There are many companies that declare to be “client oriented”. They go to clients asking them “What do you want?” and they develop their services or products considering the feedback received. The problem is that many many times the clients don’t know what they want but it became necessary observing them to understand which are their needs.

“If I had asked people what they wanted, they would have said faster horses”

Henry Ford

It is possible find a good example of this concept with McDonald that wanted to increase its milkshake sales . McDonald researchers invited potential clients inside a conference room giving to them different kind of milkshakes to introduce in the market. They asked them “how can we improve these products to sell more?”. All suggestions that they collected didn’t take any impact on sales and profit.


McDonald researchers understood that to increase sales they had to understand what is the real job that milkshakes do for the client. They spent time documenting when each milkshake was bought, what other products the customers purchased, whether they were alone or with a group and whether they consumed it on the premises or drove off with it. They discovered that half of them were sold in the very early morning, the client was alone and it was the only thing that he bought and drove off with it.

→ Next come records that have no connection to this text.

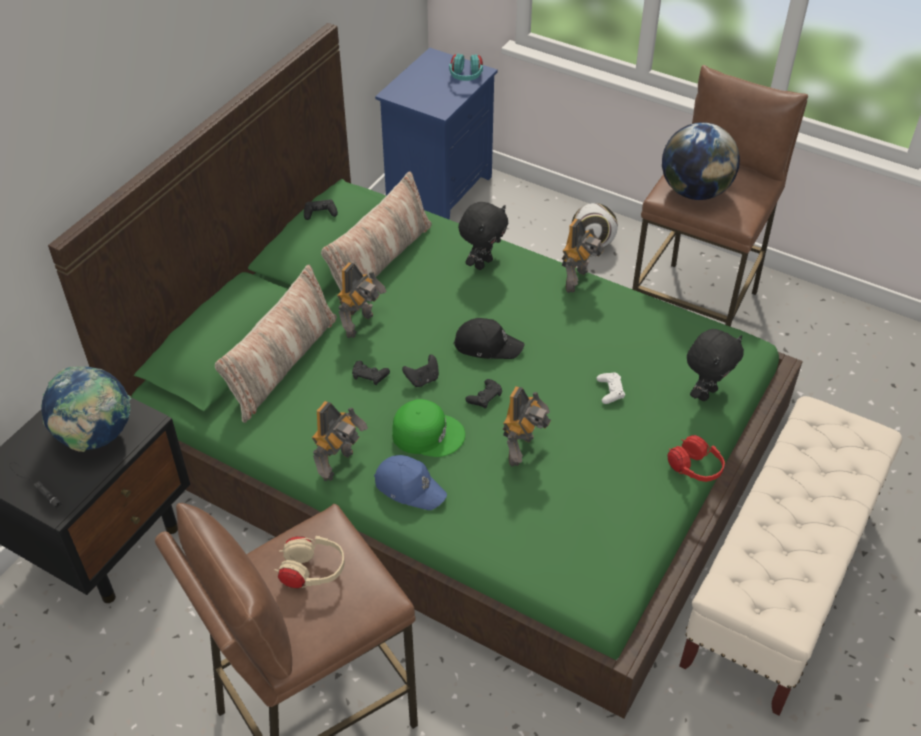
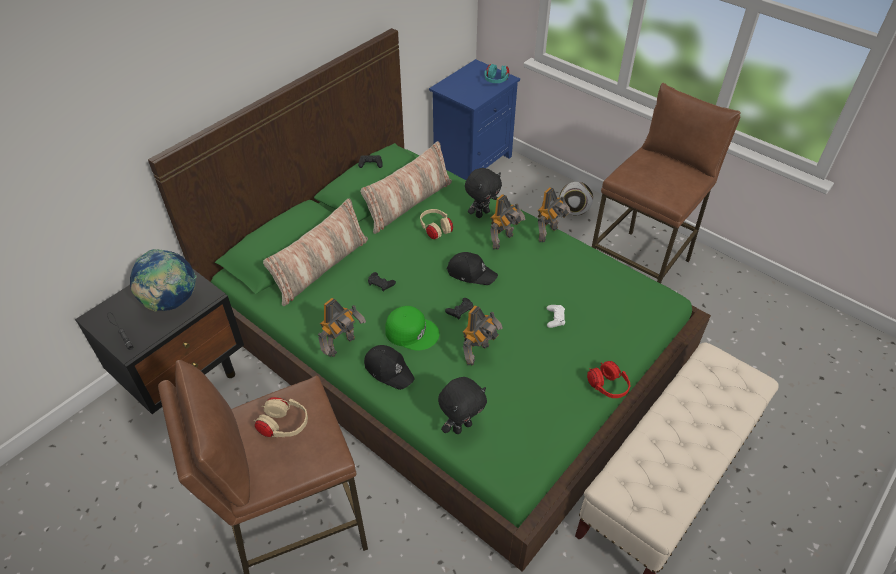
camera: 10 degrees right, 0 degrees up
toy robot [337,262,387,338] -> toy robot moved to [490,194,526,250]
blue cap [374,455,447,510] -> black cap [364,345,415,390]
black game controller [402,355,439,387] -> none
globe [662,122,740,200] -> none
black plush toy [687,329,744,401] -> black plush toy moved to [438,377,487,434]
none -> beige headphones [420,209,453,239]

Why clients came at 6:30 in the morning to buy it? They faced a long, boring commute and needed some- thing to keep that extra hand busy and to make the commute more interesting and they wanted to consume something now that would stave off hunger until noon. People could buy Banana but it is gone in three minutes and you need to eat something else after an hour because you don’t fill full. Bagels are dry, with cream cheese or jam, they resulte in sticky fingers and gooey steering wheels.

The best job is made by milkshake! It is so viscous that people need 23 minutes to suck it up and it will stay inside the stomachs until 10 o’clock and don’t make fingers dirty. Furthermore in U.S. cars have a glass older so people can make their hand free and answer to phone.

“The customer rarely buys what the business thinks it sells him. One reason for this is, of course, that nobody pays for a ‘product.’ What is paid for is satisfaction. But nobody can make or supply satisfaction as such—at best, only the means to attaining them can be sold and delivered.”

Peter Drucker

Once it was clear the milkshake job it becomes possible improve the product.  Make the shake even thicker, so it would last longer, and swirl in tiny chunks of fruit — not to make it healthy, because customers didn’t hire the milkshake to become healthy. But adding the fruit could make the commute more interesting — drivers would occasionally suck chunks into their mouths, adding a dimension of unpredictability and anticipation to their monotonous morning routine. Just as important, they could move the dispensing ma-chine in front of the counter and sell customers a prepaid swipe card so that they could dash in, gas up, and go without getting stuck in the drive-through lane.

The Market of milkshake is very big because it includes some portions of Bananas, Donuts, Bagels and sinkers bar and so on… Once we understand which job the product does we can see that the markets are generally much larger than product category–defined markets and the sales increase at least four times.